The first few minutes were mostly about the history of the service; up until 2002, Microsoft didn’t really care about search: the MSN home page had a search box that was only 10 characters wide, and they outsourced the service to Inktomi (now owned by Yahoo!). It was not until early 2003 that they decided to write their own search engine from scratch; they unveiled it in January, 2005.
About the technology, I think one of the interesting bits is that, like Google, they run the service on a large cluster of consumer-grade machines, with reliability created by software (but with the provision that software is also expected to fail every now and then). Unlike Google, however, they run the 64-bit version of Windows Server 2003 on all boxes.
They also discussed their spam-prevention techniques for a while, without delving into too much detail. They claim that 15 to 20% of all web pages reached by their crawler are junk or spam (things that no user wants to see listed as search results, in short) and need to be discarded.
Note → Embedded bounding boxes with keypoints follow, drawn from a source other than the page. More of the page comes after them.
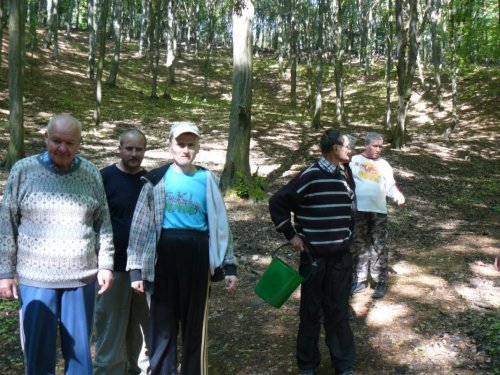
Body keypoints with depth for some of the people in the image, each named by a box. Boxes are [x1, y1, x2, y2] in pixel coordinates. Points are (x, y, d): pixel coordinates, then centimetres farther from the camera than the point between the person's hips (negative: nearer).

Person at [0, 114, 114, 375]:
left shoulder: (91, 173, 2)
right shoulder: (23, 170, -3)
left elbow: (103, 222, 7)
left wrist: (106, 265, 2)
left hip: (82, 277, 1)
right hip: (35, 278, -1)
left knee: (79, 349, 11)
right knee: (37, 352, 6)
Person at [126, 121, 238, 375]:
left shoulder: (207, 180, 4)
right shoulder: (157, 180, 1)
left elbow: (220, 226, 6)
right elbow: (141, 226, 1)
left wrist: (230, 266, 3)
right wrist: (136, 268, -3)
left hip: (197, 256, 1)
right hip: (165, 255, 0)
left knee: (195, 323, 10)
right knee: (162, 324, 6)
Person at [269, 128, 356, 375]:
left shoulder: (346, 175, 6)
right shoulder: (311, 176, -15)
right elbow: (277, 202, -12)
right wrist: (291, 234, -10)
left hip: (341, 256, 5)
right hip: (314, 256, -5)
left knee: (339, 311, 13)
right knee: (311, 311, 9)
And a final interesting point is that approximately 10% of the search queries are misspelled (in the USA; less in some other countries, more in others). They have algorithms for dealing with that and will return results for the correct spelling if there are not enough data for the incorrect one. Very often, though, there are very good results for the misspellings, especially common ones (the example they used was Britney Spears, which is apparently written in many different ways by the users; curiously enough, that was the same example used by the Google engineers who were here last year).
I asked them about plans for indexing non-textual content; the response was that they are working on it, starting with images: their current image search technology is from a third-party and, in their words, “not very good”. Audio and video will come later.